* [DATA IN THIS EXERCISE]:
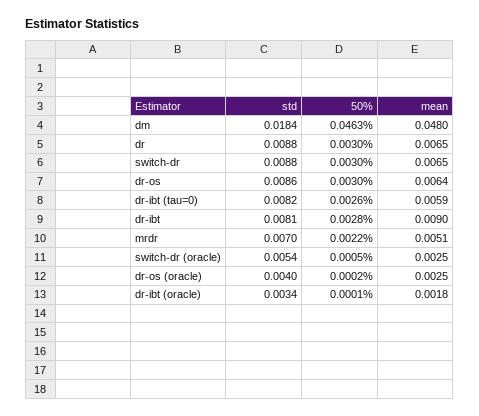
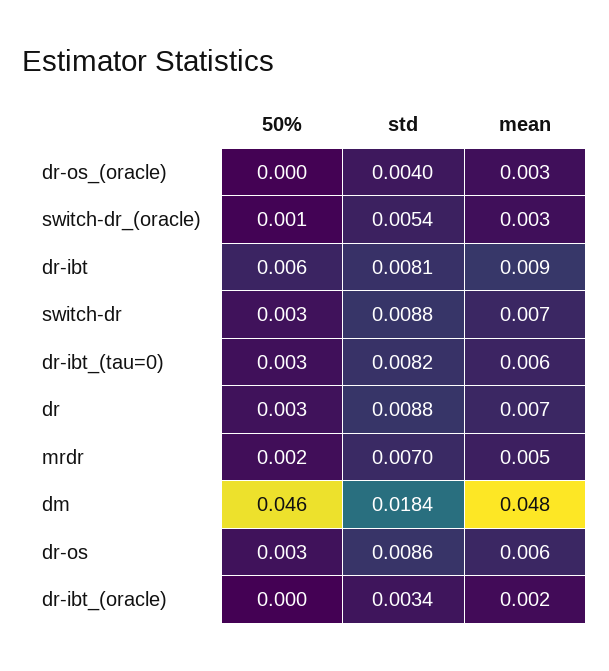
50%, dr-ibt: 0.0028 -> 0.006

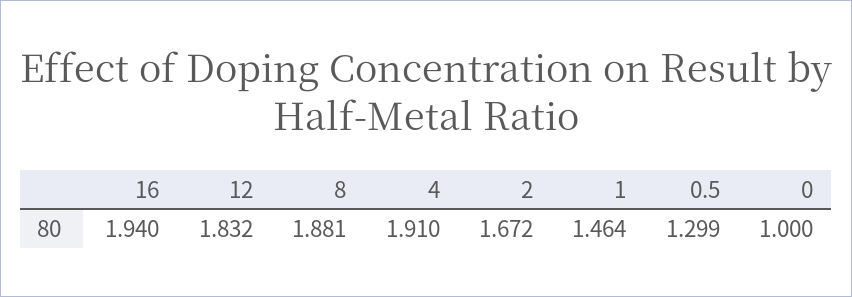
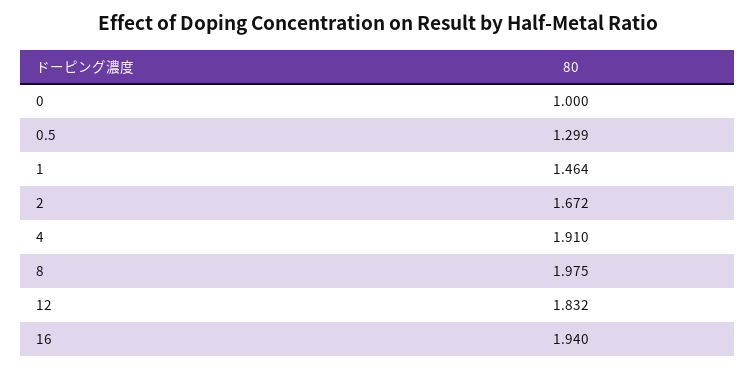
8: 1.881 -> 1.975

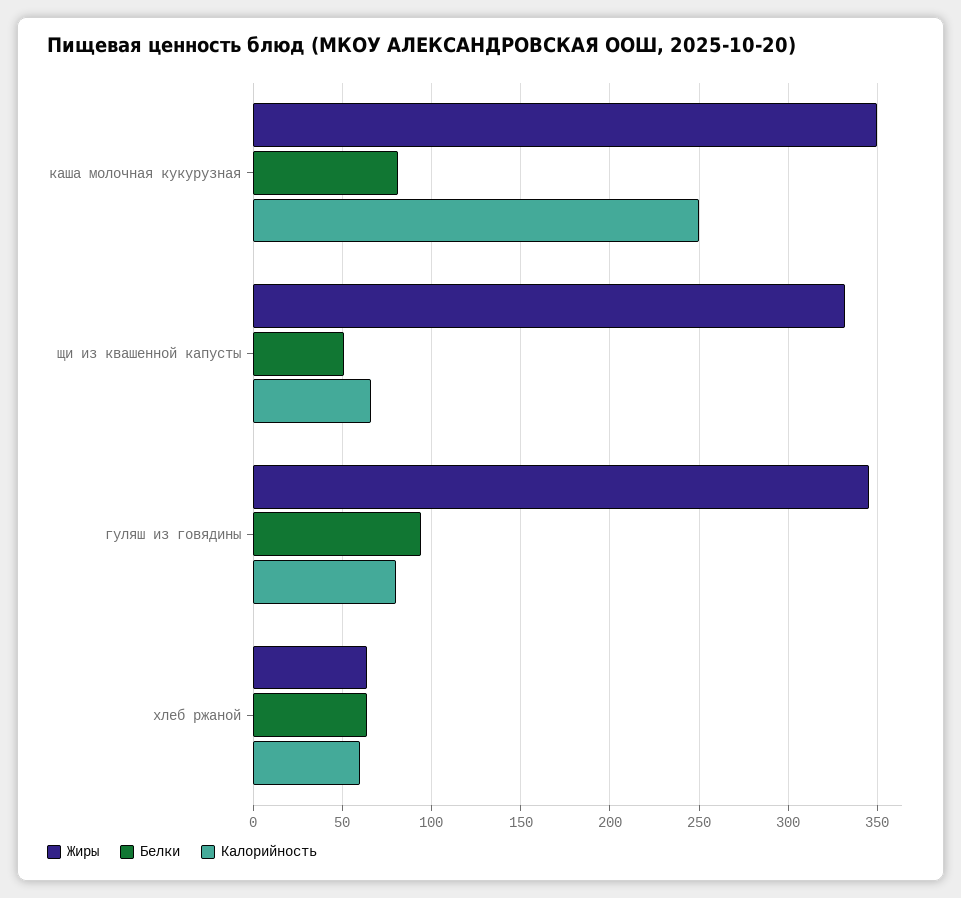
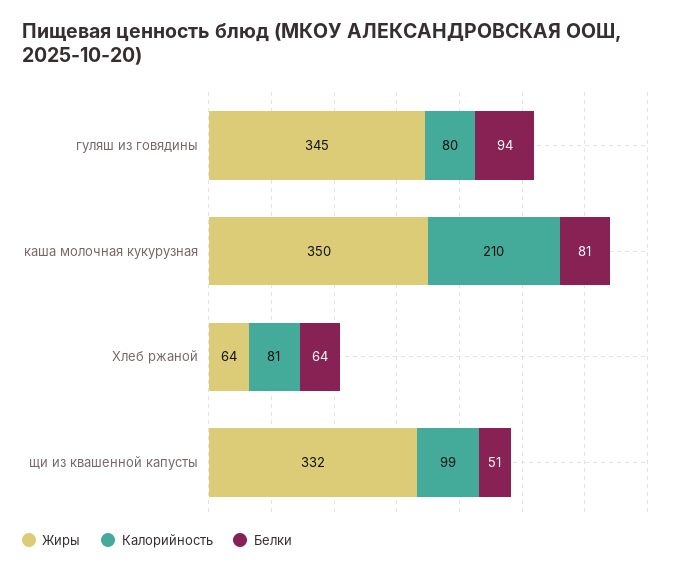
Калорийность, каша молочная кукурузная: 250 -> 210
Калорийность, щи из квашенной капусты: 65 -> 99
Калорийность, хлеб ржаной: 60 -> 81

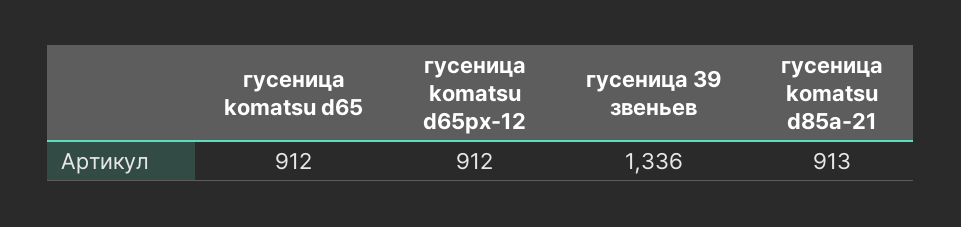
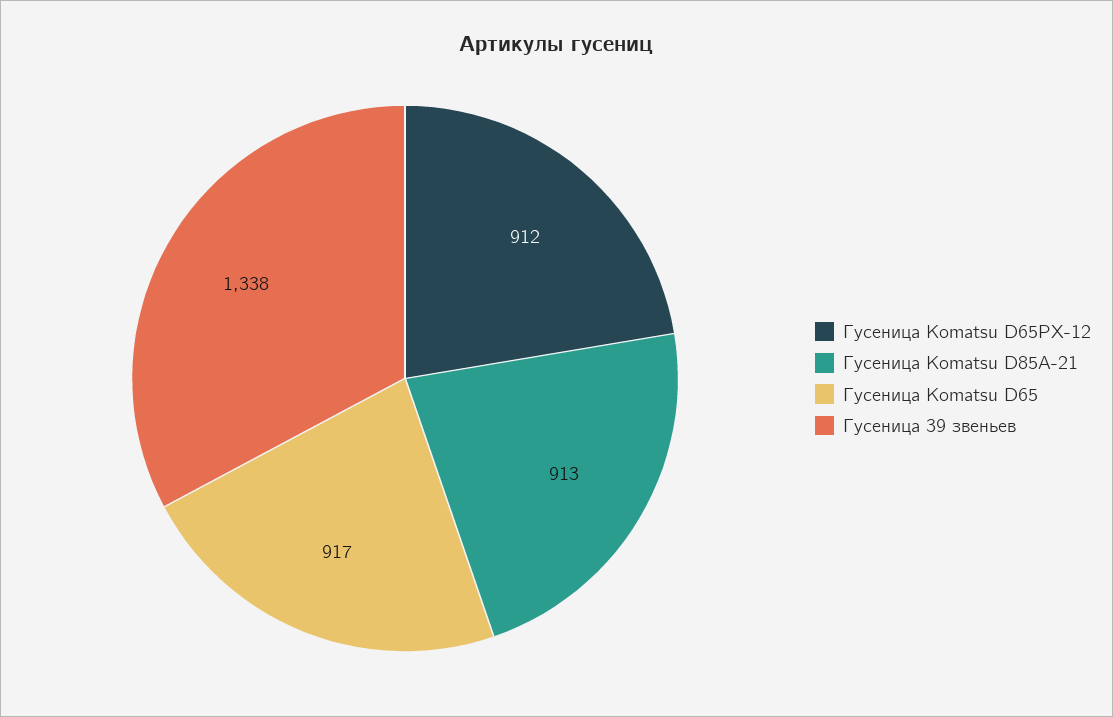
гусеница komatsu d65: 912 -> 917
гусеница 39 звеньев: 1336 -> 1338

* [ACTION ITEM]: What you return must match each record exactly and contain no images.

* [RESPONSE TO THIS EXERCISE]:
50%, dr-ibt: 0.0028 -> 0.006

8: 1.881 -> 1.975

Калорийность, каша молочная кукурузная: 250 -> 210
Калорийность, щи из квашенной капусты: 65 -> 99
Калорийность, хлеб ржаной: 60 -> 81

гусеница komatsu d65: 912 -> 917
гусеница 39 звеньев: 1336 -> 1338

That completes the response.